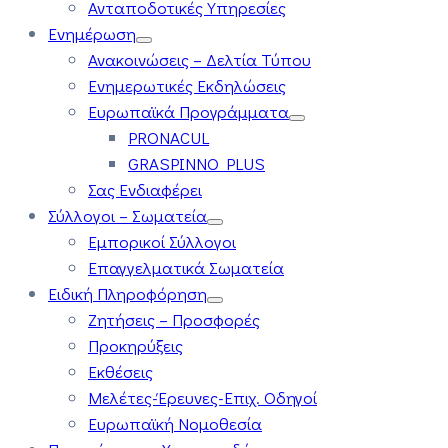
Ανταποδοτικές Υπηρεσίες
Ενημέρωση
Ανακοινώσεις – Δελτία Τύπου
Ενημερωτικές Εκδηλώσεις
Ευρωπαϊκά Προγράμματα
PRONACUL
GRASPINNO PLUS
Σας Ενδιαφέρει
Σύλλογοι – Σωματεία
Εμπορικοί Σύλλογοι
Επαγγελματικά Σωματεία
Ειδική Πληροφόρηση
Ζητήσεις – Προσφορές
Προκηρύξεις
Εκθέσεις
Μελέτες-Έρευνες-Επιχ. Οδηγοί
Ευρωπαϊκή Νομοθεσία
- - - - - - -
Locate every line in the records above that contains the word "Σύλλογοι", matching case exactly, and copy each of those lines in full.

*Exercise solution*.
Σύλλογοι – Σωματεία
Εμπορικοί Σύλλογοι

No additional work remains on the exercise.